------ Listed records ------

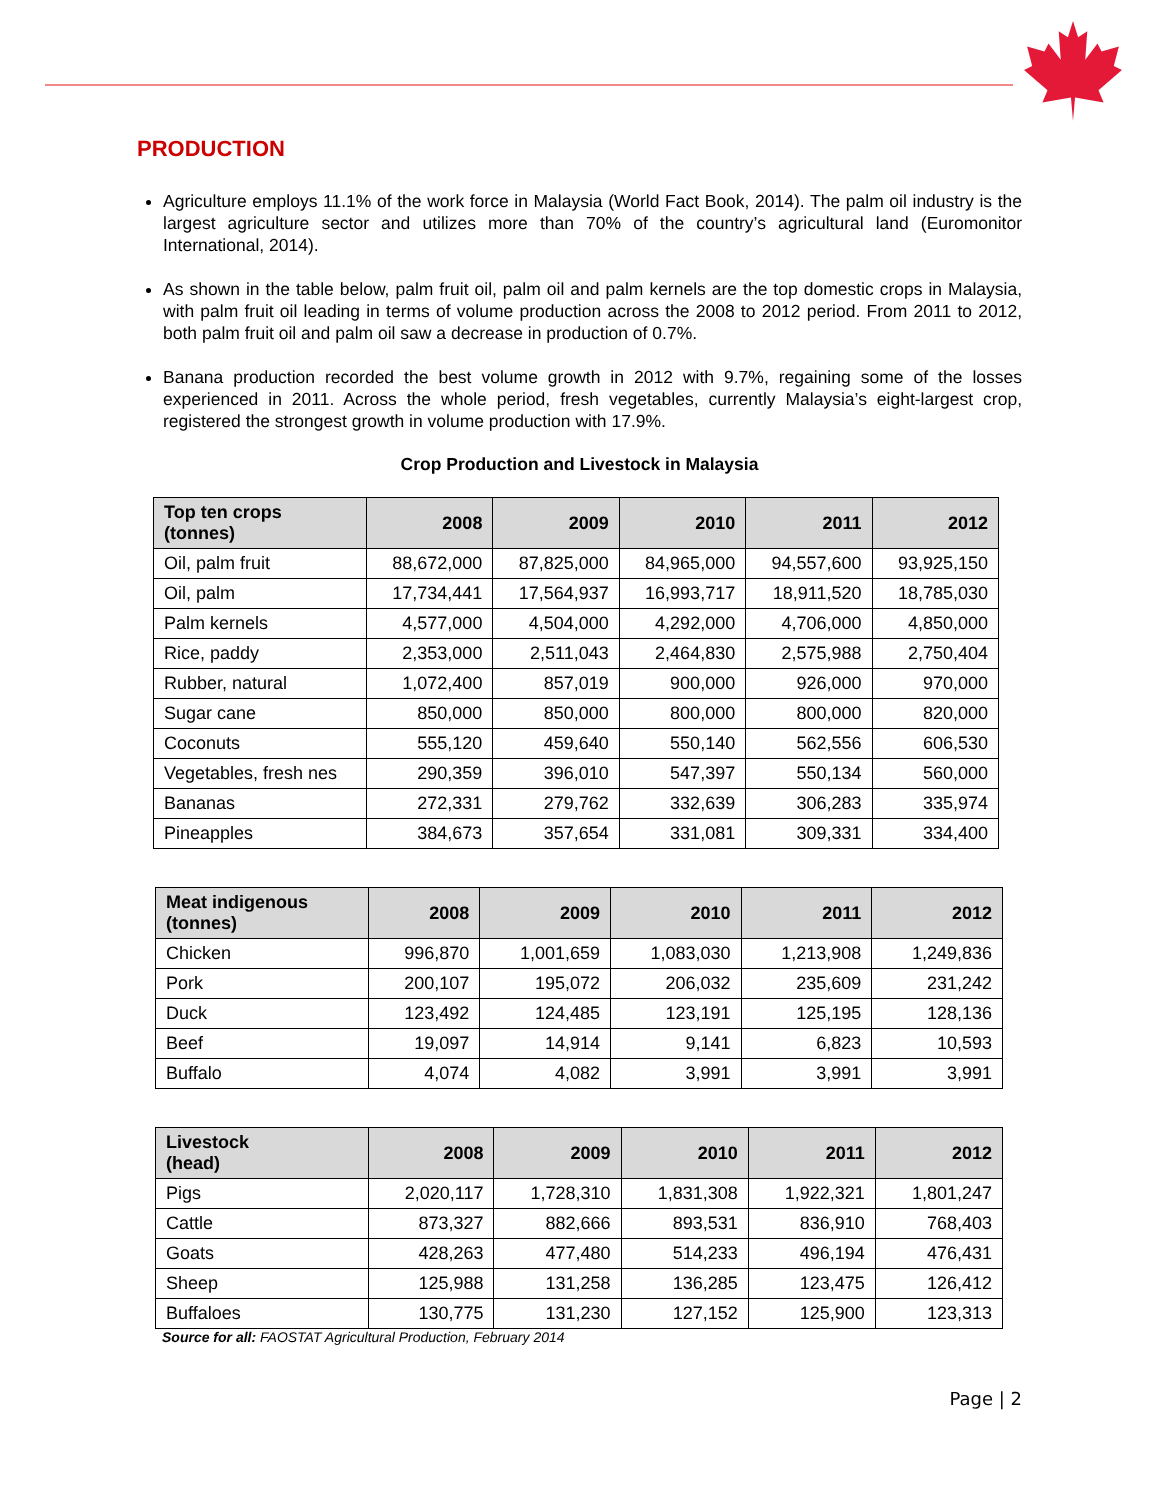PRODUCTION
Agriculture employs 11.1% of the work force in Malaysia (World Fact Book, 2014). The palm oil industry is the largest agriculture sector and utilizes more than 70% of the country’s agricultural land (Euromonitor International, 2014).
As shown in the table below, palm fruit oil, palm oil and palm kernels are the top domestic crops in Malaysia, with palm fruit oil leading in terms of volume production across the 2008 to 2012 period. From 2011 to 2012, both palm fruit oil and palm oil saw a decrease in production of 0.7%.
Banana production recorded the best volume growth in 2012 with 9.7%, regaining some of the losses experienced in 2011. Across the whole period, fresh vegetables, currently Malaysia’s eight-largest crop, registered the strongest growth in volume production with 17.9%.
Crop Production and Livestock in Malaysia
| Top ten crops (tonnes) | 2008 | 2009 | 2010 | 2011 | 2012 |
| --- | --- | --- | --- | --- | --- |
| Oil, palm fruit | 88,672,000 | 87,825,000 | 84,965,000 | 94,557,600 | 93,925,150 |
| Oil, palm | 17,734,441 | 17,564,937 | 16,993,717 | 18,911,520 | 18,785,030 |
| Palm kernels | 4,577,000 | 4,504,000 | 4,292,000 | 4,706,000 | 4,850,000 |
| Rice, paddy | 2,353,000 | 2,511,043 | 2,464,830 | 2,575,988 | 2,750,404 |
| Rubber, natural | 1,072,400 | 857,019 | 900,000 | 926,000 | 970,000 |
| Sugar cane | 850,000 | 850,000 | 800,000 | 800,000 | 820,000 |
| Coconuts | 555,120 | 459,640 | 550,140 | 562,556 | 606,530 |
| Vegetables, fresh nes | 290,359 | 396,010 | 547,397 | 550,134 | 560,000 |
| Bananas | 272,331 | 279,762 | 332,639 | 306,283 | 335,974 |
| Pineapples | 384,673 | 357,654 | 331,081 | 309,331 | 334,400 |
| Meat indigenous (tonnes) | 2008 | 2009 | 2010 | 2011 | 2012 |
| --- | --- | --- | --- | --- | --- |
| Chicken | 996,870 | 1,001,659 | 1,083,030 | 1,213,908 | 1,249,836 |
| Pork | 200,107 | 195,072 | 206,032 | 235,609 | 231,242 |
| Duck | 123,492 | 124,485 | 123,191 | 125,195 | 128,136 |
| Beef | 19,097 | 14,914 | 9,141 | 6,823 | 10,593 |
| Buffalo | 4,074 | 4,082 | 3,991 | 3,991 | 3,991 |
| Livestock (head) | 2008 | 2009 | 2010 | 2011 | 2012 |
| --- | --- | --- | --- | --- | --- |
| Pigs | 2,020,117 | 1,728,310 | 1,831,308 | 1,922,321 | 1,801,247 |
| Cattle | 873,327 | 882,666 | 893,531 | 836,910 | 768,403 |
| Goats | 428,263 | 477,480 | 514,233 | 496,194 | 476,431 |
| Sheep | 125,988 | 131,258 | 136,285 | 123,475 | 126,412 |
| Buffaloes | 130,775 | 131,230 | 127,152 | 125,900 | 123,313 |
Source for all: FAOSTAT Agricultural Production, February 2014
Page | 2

------
------ Listed records ------

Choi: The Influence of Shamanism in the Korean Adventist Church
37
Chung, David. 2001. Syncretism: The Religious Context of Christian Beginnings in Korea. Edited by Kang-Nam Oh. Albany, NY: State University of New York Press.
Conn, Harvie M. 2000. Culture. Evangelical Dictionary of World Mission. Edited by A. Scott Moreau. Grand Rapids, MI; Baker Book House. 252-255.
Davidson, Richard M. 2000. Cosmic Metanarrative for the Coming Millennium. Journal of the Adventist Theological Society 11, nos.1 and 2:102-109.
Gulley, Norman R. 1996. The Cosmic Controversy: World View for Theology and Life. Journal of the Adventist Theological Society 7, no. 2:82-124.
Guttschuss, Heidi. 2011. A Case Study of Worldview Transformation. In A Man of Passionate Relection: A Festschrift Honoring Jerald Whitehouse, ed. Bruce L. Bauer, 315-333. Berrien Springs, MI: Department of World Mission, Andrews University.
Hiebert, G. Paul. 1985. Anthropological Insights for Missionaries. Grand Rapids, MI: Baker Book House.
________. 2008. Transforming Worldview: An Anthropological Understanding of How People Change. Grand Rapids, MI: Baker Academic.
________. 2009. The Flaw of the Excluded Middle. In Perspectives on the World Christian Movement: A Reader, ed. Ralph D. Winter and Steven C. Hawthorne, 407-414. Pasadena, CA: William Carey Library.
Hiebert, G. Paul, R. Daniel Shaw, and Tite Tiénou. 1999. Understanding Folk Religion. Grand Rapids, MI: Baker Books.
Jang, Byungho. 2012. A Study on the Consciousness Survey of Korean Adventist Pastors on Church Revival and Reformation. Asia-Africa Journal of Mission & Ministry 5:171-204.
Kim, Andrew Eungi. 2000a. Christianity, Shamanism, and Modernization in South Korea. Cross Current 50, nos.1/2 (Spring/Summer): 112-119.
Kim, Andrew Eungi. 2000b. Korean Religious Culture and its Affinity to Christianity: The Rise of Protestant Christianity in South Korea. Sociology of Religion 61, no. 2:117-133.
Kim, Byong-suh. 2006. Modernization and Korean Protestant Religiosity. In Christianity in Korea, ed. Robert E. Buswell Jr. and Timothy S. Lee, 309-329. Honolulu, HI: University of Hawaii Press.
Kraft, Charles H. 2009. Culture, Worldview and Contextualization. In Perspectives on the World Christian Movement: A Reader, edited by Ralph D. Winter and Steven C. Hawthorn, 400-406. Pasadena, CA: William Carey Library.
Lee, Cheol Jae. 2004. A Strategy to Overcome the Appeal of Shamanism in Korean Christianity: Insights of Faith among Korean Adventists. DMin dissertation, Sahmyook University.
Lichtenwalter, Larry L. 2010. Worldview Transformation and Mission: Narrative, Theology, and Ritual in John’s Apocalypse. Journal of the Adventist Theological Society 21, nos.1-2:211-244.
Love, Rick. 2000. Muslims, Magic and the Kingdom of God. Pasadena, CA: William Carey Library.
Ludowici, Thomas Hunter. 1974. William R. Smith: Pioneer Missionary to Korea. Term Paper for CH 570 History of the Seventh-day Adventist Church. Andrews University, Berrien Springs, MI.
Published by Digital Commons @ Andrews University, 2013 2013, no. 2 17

------
------ Listed records ------

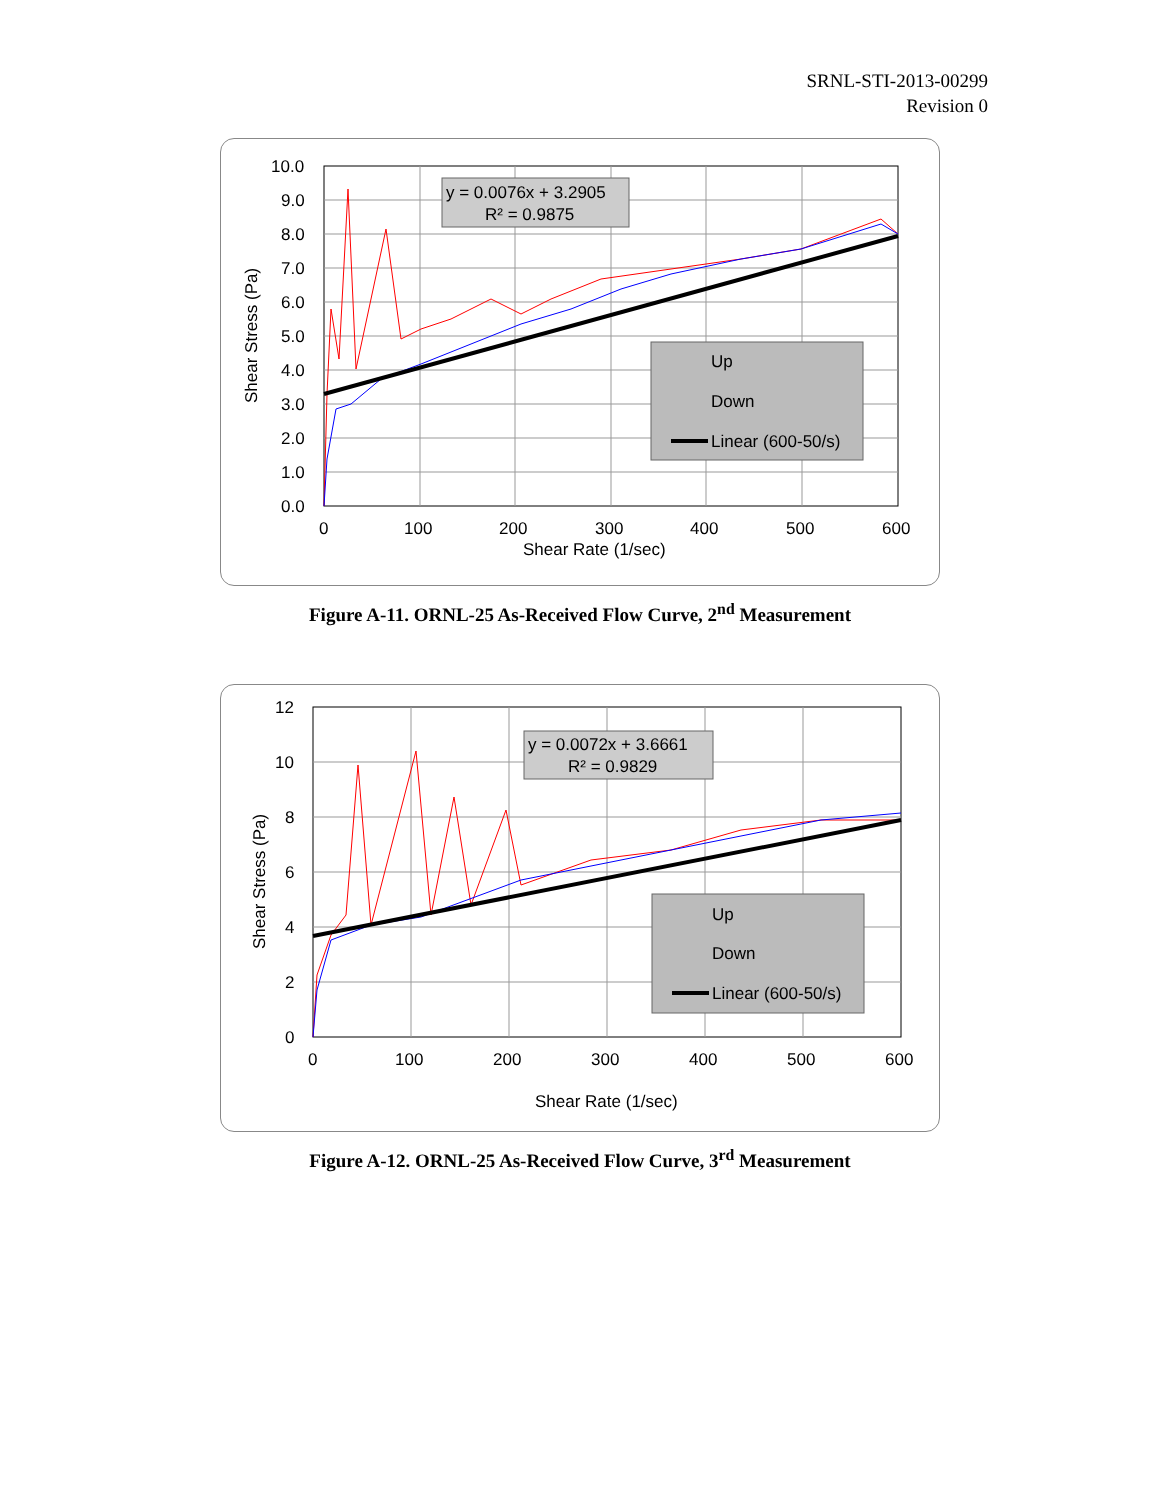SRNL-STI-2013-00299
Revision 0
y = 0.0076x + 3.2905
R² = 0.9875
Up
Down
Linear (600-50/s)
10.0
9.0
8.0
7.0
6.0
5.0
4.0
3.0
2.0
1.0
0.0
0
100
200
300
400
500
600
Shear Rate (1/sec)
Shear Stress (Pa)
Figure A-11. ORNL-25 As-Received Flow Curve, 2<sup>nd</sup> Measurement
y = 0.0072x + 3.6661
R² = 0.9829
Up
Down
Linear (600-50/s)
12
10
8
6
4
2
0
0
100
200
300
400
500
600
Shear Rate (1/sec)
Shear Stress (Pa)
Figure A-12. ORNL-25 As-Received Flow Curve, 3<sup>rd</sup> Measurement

------

#### [Task goal]
Of the lines above, output exactly those from the line bearing "125,195 | 128,136 |" through the line bearing "496,194 | 476,431 |", inclusive.

#### [Solved problem]
| Duck | 123,492 | 124,485 | 123,191 | 125,195 | 128,136 |
| Beef | 19,097 | 14,914 | 9,141 | 6,823 | 10,593 |
| Buffalo | 4,074 | 4,082 | 3,991 | 3,991 | 3,991 |
| Livestock (head) | 2008 | 2009 | 2010 | 2011 | 2012 |
| --- | --- | --- | --- | --- | --- |
| Pigs | 2,020,117 | 1,728,310 | 1,831,308 | 1,922,321 | 1,801,247 |
| Cattle | 873,327 | 882,666 | 893,531 | 836,910 | 768,403 |
| Goats | 428,263 | 477,480 | 514,233 | 496,194 | 476,431 |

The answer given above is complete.